**What is being asked**:
According to the passage on Hannah More below, where did she buy a house in 1785?

**Excerpt to read**:

Hannah More published
Sacred Dramas in
1782
and it rapidly ran through nineteen editions. These and the
poems Bas-Bleu and Florio (1786)
mark her gradual transition to more serious views of life, which
were fully expressed in prose, in her Thoughts on the
Importance of the Manners of the Great to General Society (1788),
and An Estimate of the Religion of the Fashionable World
(1790). By this point she was intimate with
William Wilberforce and
Zachary Macaulay, with whose evangelical views she was in
sympathy. She published a poem on
Slavery in
1788,
and was for many years a friend of
Beilby Porteus,
Bishop of London and a leading
abolitionist.
In
1785 she bought a house, at Cowslip Green, near
Wrington, in northern
Somerset, where she settled down to country life with her
sister Martha, and wrote many ethical books and tracts:
Strictures on Female Education (1799),
Hints towards forming the Character of a Young Princess (1805),
Coelebs in Search of a Wife (only nominally a story,
1809),
Practical Piety (1811),
Christian Morals (1813),
Character of St Paul (1815),
Moral Sketches (1819).

**Information provided**:

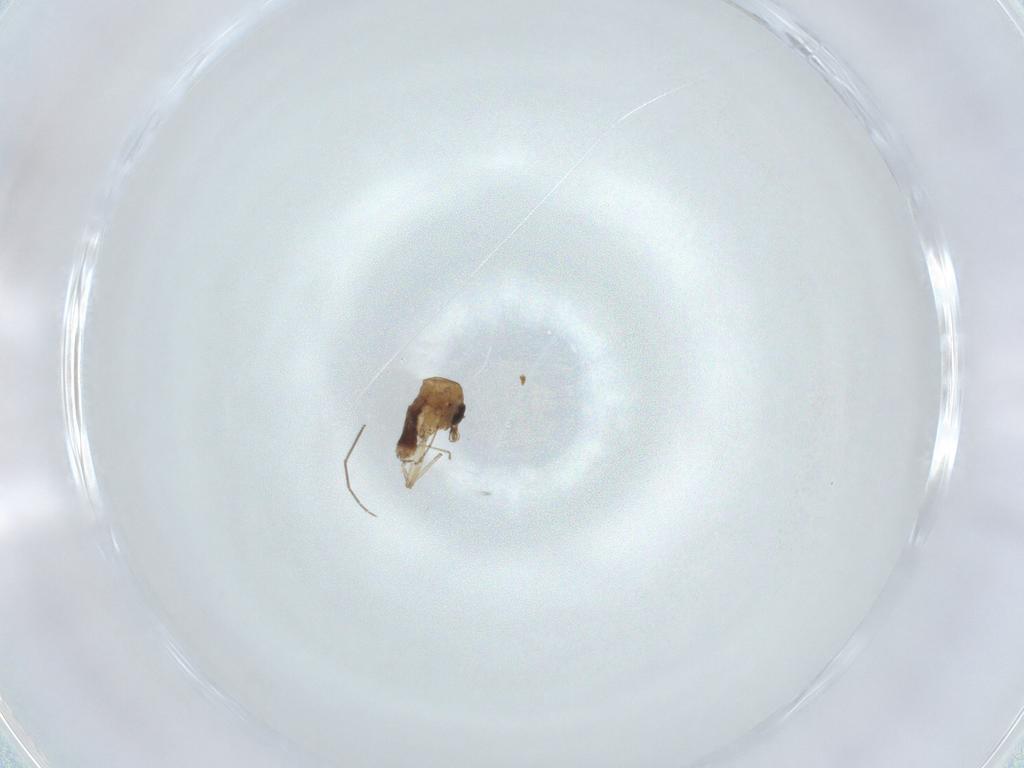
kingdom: Animalia
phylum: Arthropoda
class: Insecta
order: Diptera
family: Ceratopogonidae
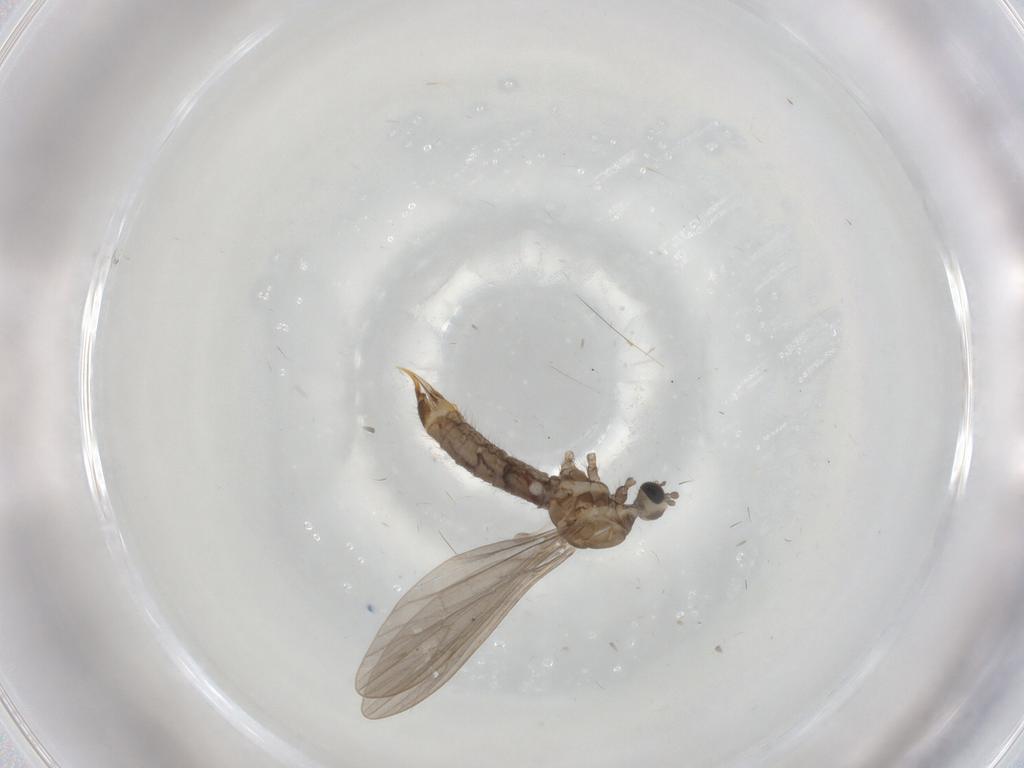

**Final result**:
At Cowslip Green, near Wrington, in northern Somerset.